You wake up before dawn, your mind already murmuring the same old refrain before you even sit up in bed. I don’t like my life. I wish I weren’t here. Nothing ever changes. I’m always alone. The words rise like vapor, slipping under the door of your consciousness, curling into the corners of your day before it’s even begun.
You don’t remember exactly when you started believing these things about yourself. Maybe it was something you heard in childhood—a passing remark from a parent too tired to filter their words, a dismissal from a teacher, a shove from a friend who decided you weren’t worth keeping. Or maybe it was something quieter, something you absorbed from the way people looked past you, from the way love seemed to belong to other people but never to you.

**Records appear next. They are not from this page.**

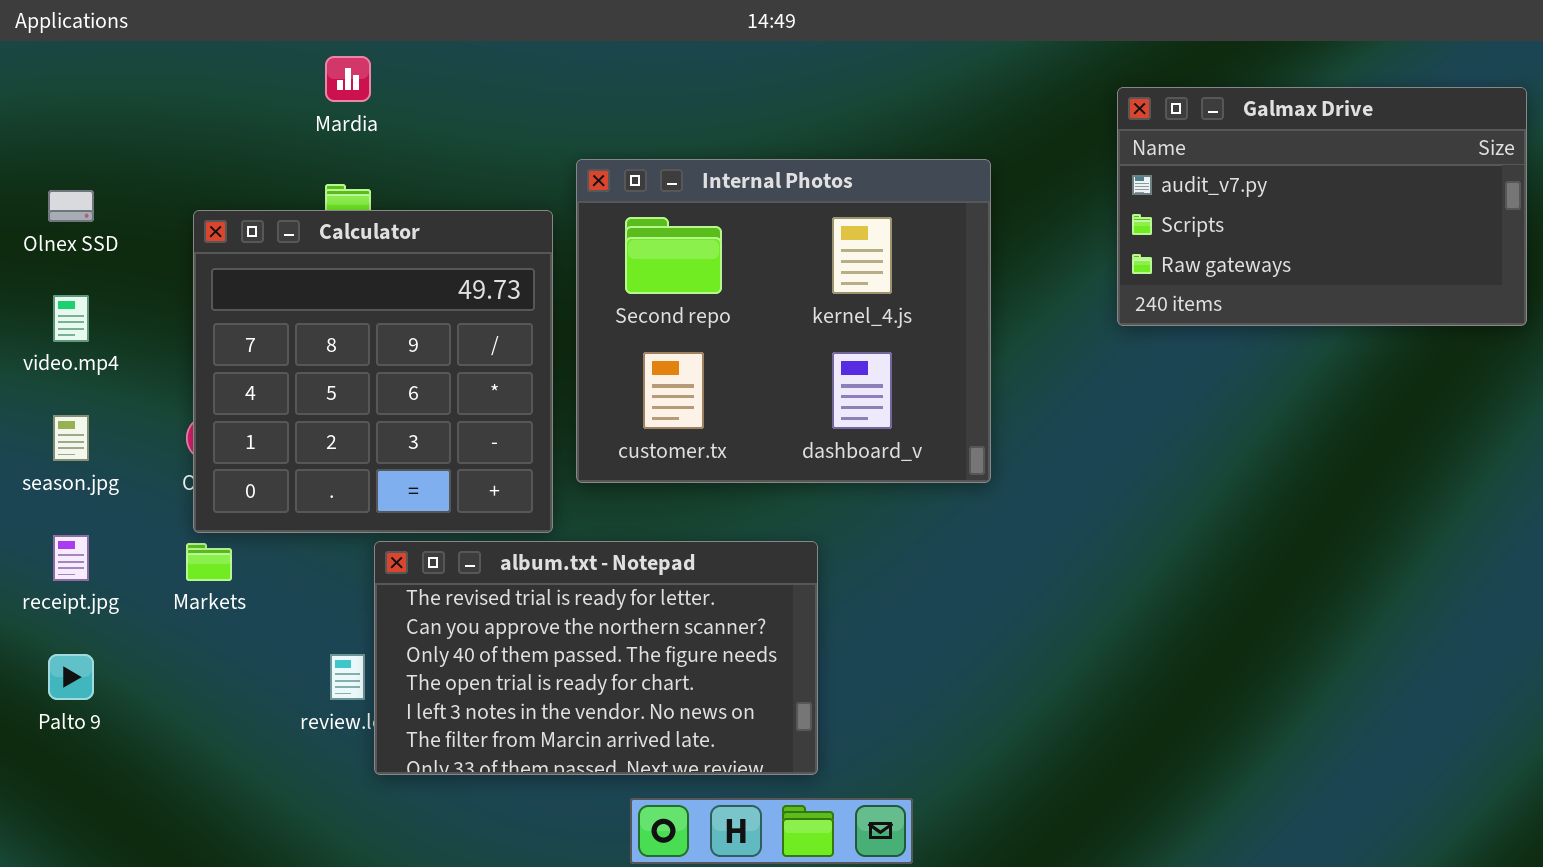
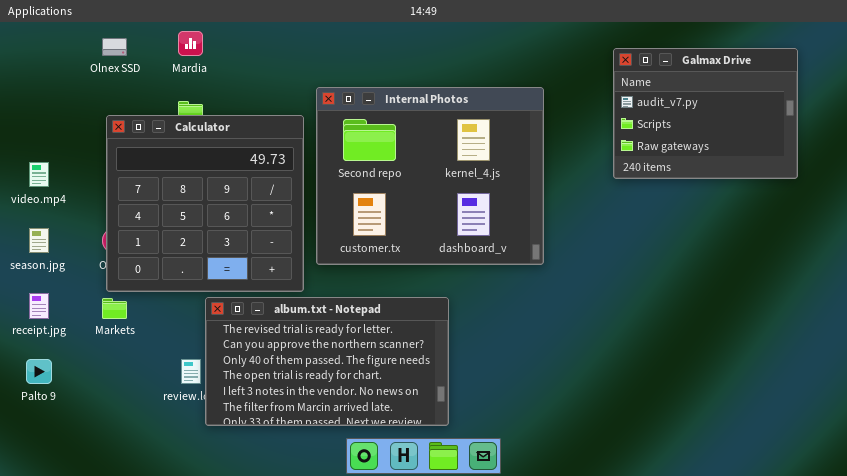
Galmax Drive: [1117,87,1527,326] -> [613,48,798,179], resized
Olnex SSD: [48,190,94,222] -> [102,38,127,56], moved

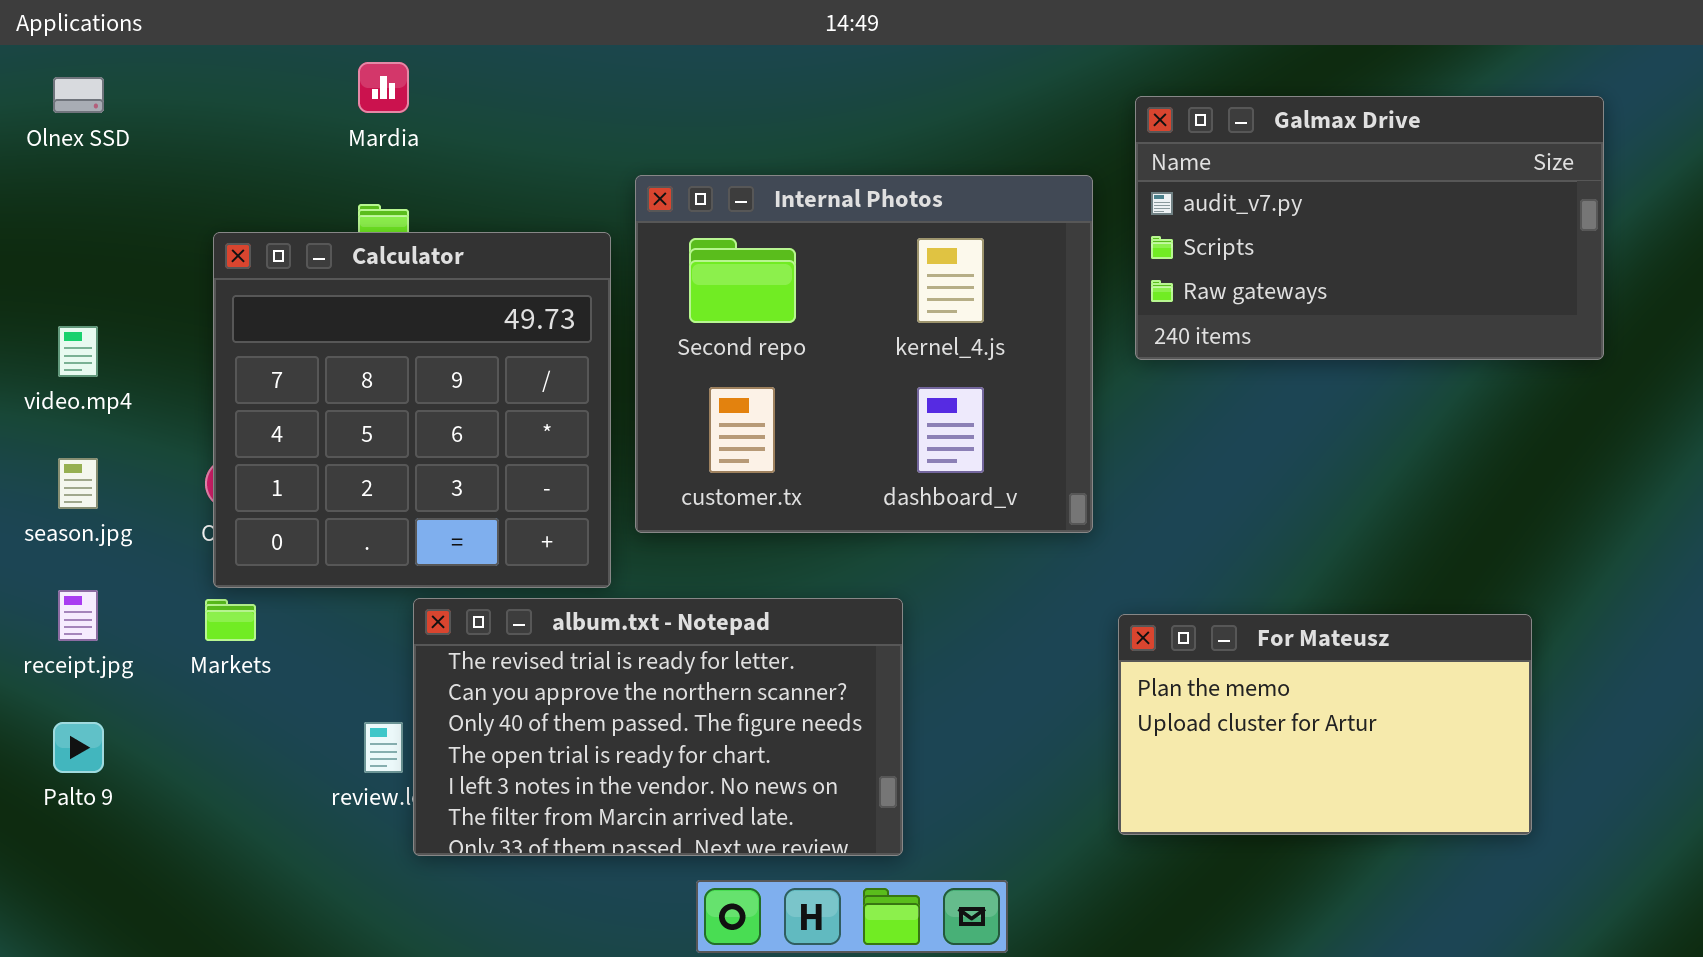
Olnex SSD: [102,38,127,56] -> [53,77,104,113], moved
Galmax Drive: [613,48,798,179] -> [1135,96,1604,360], resized
For Mateusz: none -> [1118,614,1532,835], opened

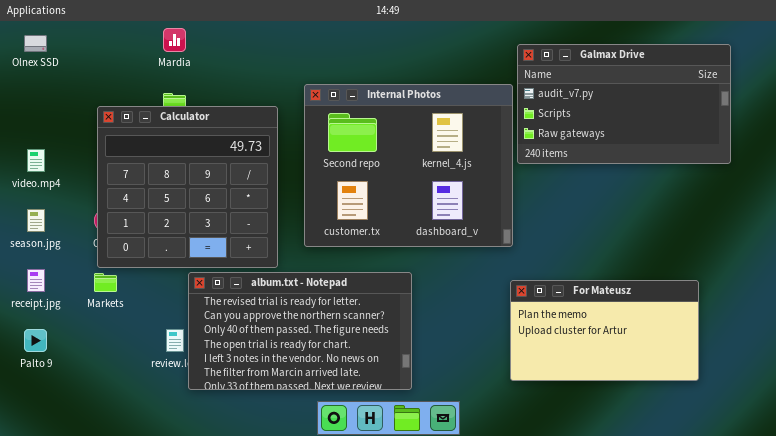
Internal Photos: [635,175,1093,533] -> [304,84,513,247], moved

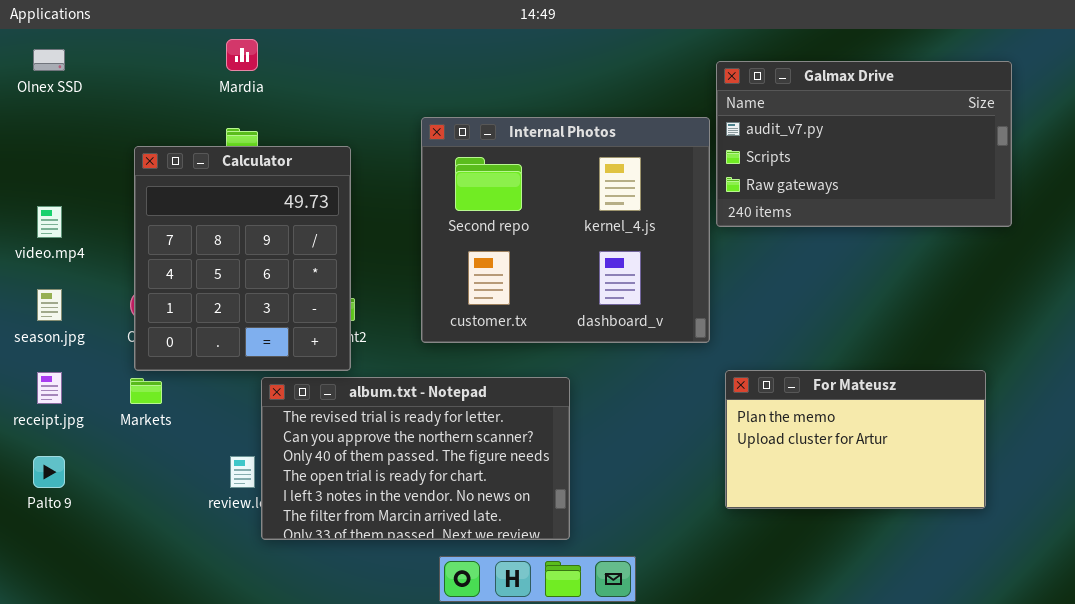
Calculator: [97,106,278,268] -> [134,146,351,371], resized
For Mateusz: [510,280,699,381] -> [725,370,986,509], moved

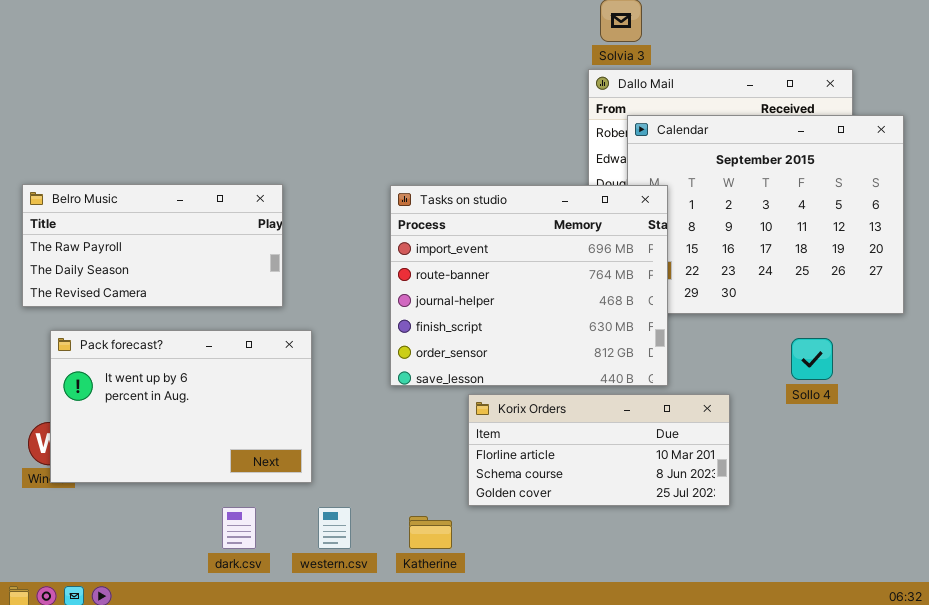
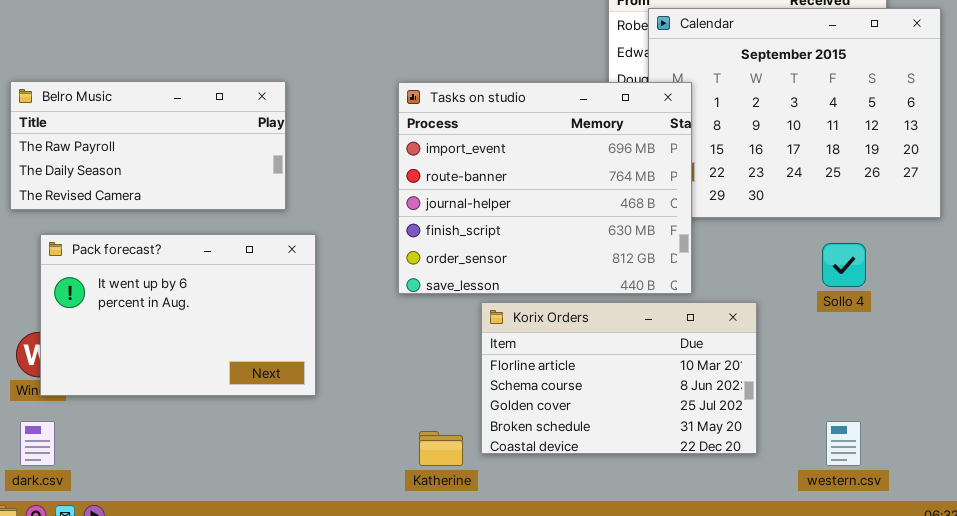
Korix Orders: [468,394,730,506] -> [481,302,757,454], resized
dark.csv: [222,507,256,549] -> [20,421,55,466], moved
western.csv: [318,507,351,549] -> [826,421,861,466], moved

These thoughts have settled into you like old furniture in a room you never bother to rearrange. You don’t question them, because they’ve been there so long they feel like home. But they aren’t. They’re stories.
Samskaras: The Grooves of the Mind

In Sanskrit, there is a word for these deep impressions, these patterns of thought that shape our lives—samskaras. Imagine them as grooves in a dirt road, carved over years of repetition. Every time you think, I’m not enough, I’m unlovable, nothing will ever change, the wheels of your mind fall into that same old rut. You may not even realize you’re doing it, but that doesn’t matter—the mind follows the path it knows. And before you know it, the day ahead unfolds just as it always has.
These samskaras don’t just dictate your thoughts; they dictate your reality. Like deep riverbeds guiding the flow of water, they shape your life, your relationships, your health. The body listens to the stories you tell yourself, absorbing them as truth. A lifetime of believing you are unloved might manifest as a tightness in the chest, a slow and steady ache in the bones, an immune system that no longer fights for you because, deep down, you believe you aren’t worth fighting for.
This isn’t some abstract philosophy—it’s biology, it’s physics, it’s the law of attraction.
The law of attraction isn’t some wish-upon-a-star fairy tale; it’s a force as real as gravity. What you think, you become. The universe is not listening to what you want—it is responding to what you are. If your inner voice is always whispering, I am alone, I am unlucky, I hate my life, then the universe, like a faithful servant, will make sure you are right.
Not because it is cruel, but because it does not argue.
It doesn’t say, "Oh no, she doesn’t mean that, let’s give her something better." It simply amplifies what you give it. Like a mirror, it reflects back the energy you put out. And so, if you want to change your life, you must start by changing the story you tell yourself every morning before your feet even touch the ground.
This isn’t easy. Changing your samskaras is like turning a ship that has been sailing in one direction for decades. You will feel resistance. Your mind will fight to keep the old patterns because they are familiar, and the mind clings to the familiar, even when it hurts.

Instead of waking up and letting the first thought be "I hate my life", try—even if it feels like a lie—"I am open to joy today". Instead of "I am always alone", try "I am learning to love my own company". The words might taste foreign at first, like speaking a language you barely know. But if you repeat them enough, the grooves in your mind will begin to shift.
You are not just thinking new thoughts; you are creating a new reality.
The life you live now is the result of every thought you’ve ever had. And if that thought pattern does not change, your next life—whether you believe in reincarnation or simply in the future you are building—will be shaped by the same worn-out narrative.
But there is another path.
It begins in the quiet moments, in the refusal to believe the old lies, in the decision to speak to yourself as you would a dear friend. It begins the moment you realize that your thoughts are not you—they are stories, and you have the power to write a different one.
So, tomorrow morning, when you wake up, listen for that first thought. If it is old and cruel, do not let it take root. Choose another one. And another. And another. Until the day comes when you open your eyes, and the first thing you hear is a voice that says, I am worthy of love. I am open to happiness. I am alive, and I am meant to be here.
And for the first time in a long time, you will believe it.